_What to produce_
What you return should be the exact lines from the one with "Figure 6. Execution" to the end of the records below, both included, and no pictures.

(Dataset excerpts)
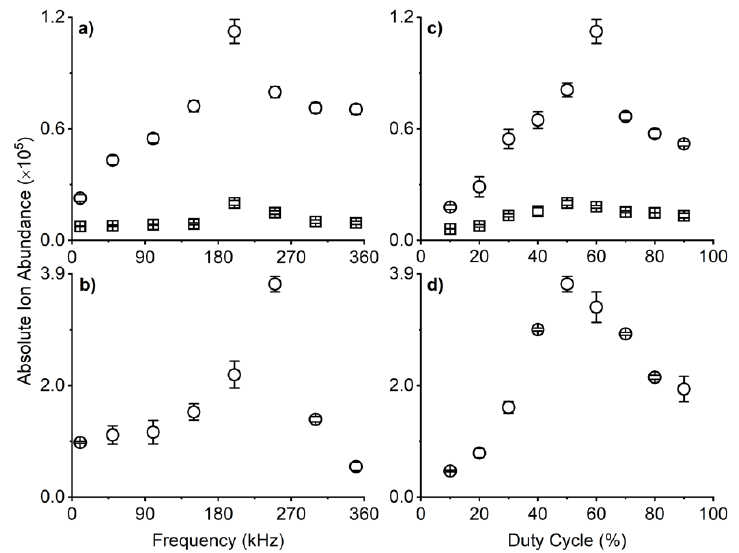
Figure 4. Absolute ion abundance of myoglobin (5 µM) ( a , c ) and angiotensin II (1 µM) ( b , d ) as a function of frequency ( a , b ) and duty cycle ( c , d ) in pulsed nESI-MS. The spectra were collected at a frequency ranging from 10 to 350 kHz (duty cycle of 50%) and a duty cycle ranging from 10 to 90% (frequency of 250 and 200 kHz for angiotensin II and myoglobin, respectively).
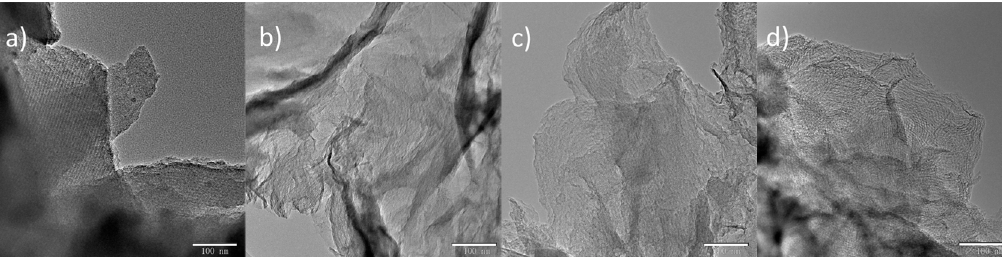
Figure 3. TEM images of the nitrogen-doped mesoporous carbon (NMC)-SiO 2 /GO- x : ( a ) x = 0;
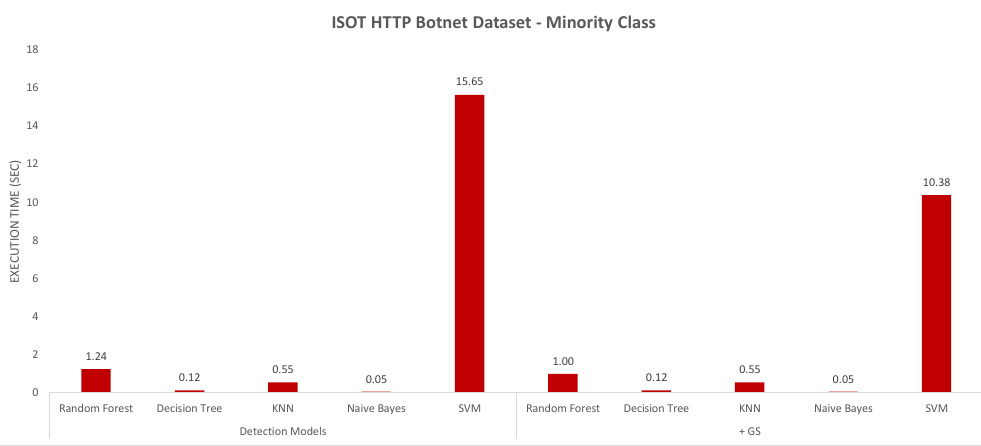
Figure 6. Execution time in the different models with minority class on the ISOT HTTP Botnet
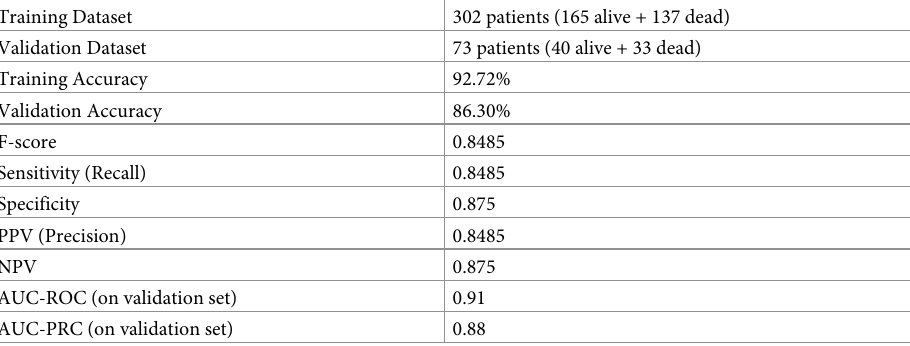
Table 1. Performance of the mortality prediction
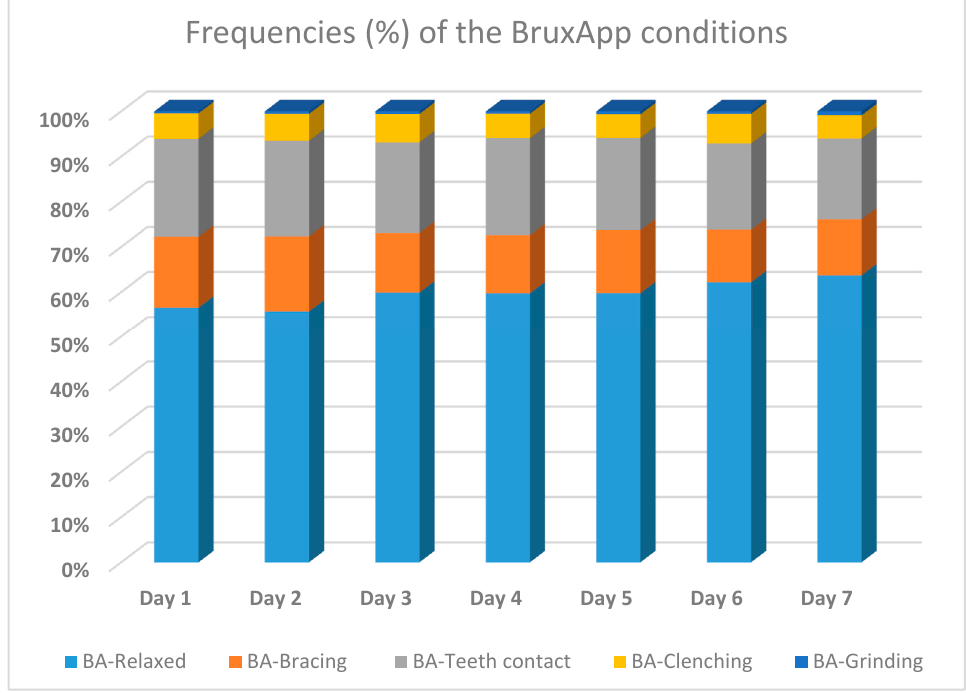
Figure 1. Frequencies of the BruxApp conditions per seven days of report. Table 1. Correlations between awake bruxism (AB) as defined by single-point self-report and BruxApp conditions.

_Answer section_
Figure 6. Execution time in the different models with minority class on the ISOT HTTP Botnet
Table 1. Performance of the mortality prediction
Figure 1. Frequencies of the BruxApp conditions per seven days of report. Table 1. Correlations between awake bruxism (AB) as defined by single-point self-report and BruxApp conditions.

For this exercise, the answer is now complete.